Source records
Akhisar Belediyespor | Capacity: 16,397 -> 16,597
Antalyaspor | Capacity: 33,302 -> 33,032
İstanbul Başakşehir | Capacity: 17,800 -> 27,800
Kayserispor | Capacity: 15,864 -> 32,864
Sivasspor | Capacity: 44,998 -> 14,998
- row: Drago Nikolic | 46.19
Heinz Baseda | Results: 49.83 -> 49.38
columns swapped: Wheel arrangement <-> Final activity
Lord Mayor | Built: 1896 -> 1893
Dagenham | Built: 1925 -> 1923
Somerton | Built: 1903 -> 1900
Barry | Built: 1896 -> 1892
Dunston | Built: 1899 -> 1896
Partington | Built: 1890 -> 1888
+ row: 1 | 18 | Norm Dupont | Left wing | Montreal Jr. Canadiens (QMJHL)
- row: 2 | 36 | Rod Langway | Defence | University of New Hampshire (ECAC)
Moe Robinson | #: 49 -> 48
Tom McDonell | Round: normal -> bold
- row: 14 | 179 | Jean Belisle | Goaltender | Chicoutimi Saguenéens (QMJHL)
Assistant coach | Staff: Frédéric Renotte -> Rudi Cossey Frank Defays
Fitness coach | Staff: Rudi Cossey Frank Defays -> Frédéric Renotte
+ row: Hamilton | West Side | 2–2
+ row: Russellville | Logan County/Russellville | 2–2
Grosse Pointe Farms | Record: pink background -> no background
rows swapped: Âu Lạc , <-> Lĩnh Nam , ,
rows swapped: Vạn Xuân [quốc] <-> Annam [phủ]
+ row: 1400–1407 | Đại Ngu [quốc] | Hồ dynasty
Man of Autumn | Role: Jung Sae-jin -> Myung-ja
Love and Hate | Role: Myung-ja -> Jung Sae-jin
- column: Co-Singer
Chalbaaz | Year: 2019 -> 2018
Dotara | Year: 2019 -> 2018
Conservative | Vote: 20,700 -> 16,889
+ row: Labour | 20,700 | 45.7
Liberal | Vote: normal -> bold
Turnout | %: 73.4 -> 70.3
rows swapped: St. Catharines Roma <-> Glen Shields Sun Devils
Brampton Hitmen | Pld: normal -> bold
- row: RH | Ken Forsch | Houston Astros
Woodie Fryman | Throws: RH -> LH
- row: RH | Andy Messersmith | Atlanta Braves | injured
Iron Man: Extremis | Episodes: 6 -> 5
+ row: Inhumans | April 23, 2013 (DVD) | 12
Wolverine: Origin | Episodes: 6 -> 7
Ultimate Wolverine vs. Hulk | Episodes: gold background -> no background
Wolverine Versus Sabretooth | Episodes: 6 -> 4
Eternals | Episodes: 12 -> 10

STATED EXERCISE
Count the lines in the records above that contain the string "Renotte". Reply with the number only.

EXPECTED ANSWER
2